Mercy Gilbert Medical Center, scheduled to open in March 2006, will include two cesarean section rooms, six labor and delivery rooms and 16 postpartum beds on its third floor.
"Look at the location. Where is the growth of new families happening?" said Egbert. "I don't think it's in Tempe. Where you're seeing growth of new families is in the south and far East (Valley)."
Physician recruiting efforts have not been successful enough, he said. Although a doctor from outside the Phoenix market was due to come on board this fall, one more physician would not bring enough patients and provide the on-call coverage Tempe St. Luke's needed, he said. An obstetrics unit of Tempe's size would require at least four doctors. Tempe St. Luke's had one full-time OB-GYN and three nurse-midwives on staff, treating about 35 to 40 patients a month.

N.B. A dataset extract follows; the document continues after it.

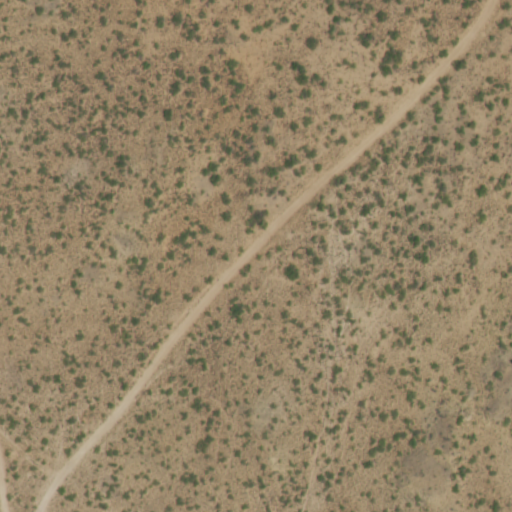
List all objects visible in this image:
road: (265, 260)
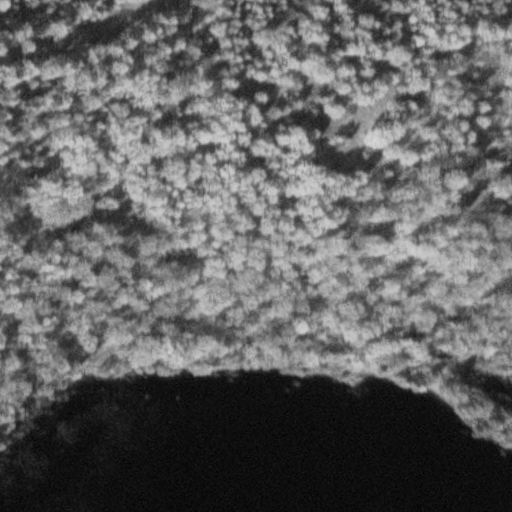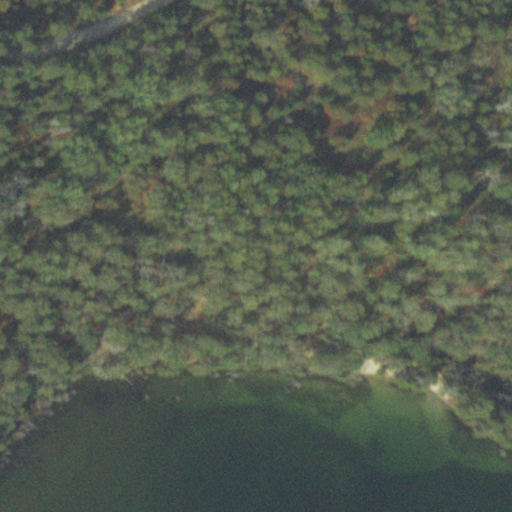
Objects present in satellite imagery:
road: (76, 32)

The About Women Nurse-Midwifery program at Tempe St. Luke's has been unique in the East Valley as a hospital-based program. The nurse-midwives have been hospital employees offering patients prenatal care from an office on campus. When their patients were in labor, the nurse-midwives delivered the babies in new birthing suites, six of which have Jacuzzis.
About five to 10 people will have their positions eliminated when the obstetrics unit closes, said Egbert. Those staff members will be offered severance packages or have the opportunity to move to open positions at IASIS hospitals in the Valley. IASIS also owns Mesa General Hospital and St. Luke's Medical Center in Phoenix.
Kelley Kountz-Jenkins of Gilbert will be one of the last mothers to deliver at Tempe St. Luke's. With her baby girl due Aug. 4, Jenkins chose Tempe St. Luke's because of the nurse-midwifery program. Jenkins' nine-year-old son and 22-year-old sister were delivered by the same nurse-midwife group when it practiced out of Phoenix Memorial Hospital.
"That's really disappointing," Jenkins said of the closure. "I'm glad I'm due any day now. I wouldn't know where to go."
Tempe St. Luke's will continue providing maternity services until Aug. 26. Patients needing maternity services after that date should consult their medical provider or health plan to arrange services, hospital officials said.
A hospital's decision to eliminate obstetrics is tough because maternity services help make a full-service hospital, said Adda Alexander, executive vice president of the Arizona Hospital and Healthcare Association.
"I know this must be a very painful decision for them," she said. "We're fortunate here that we have so many hospitals that continue to offer obstetrical services."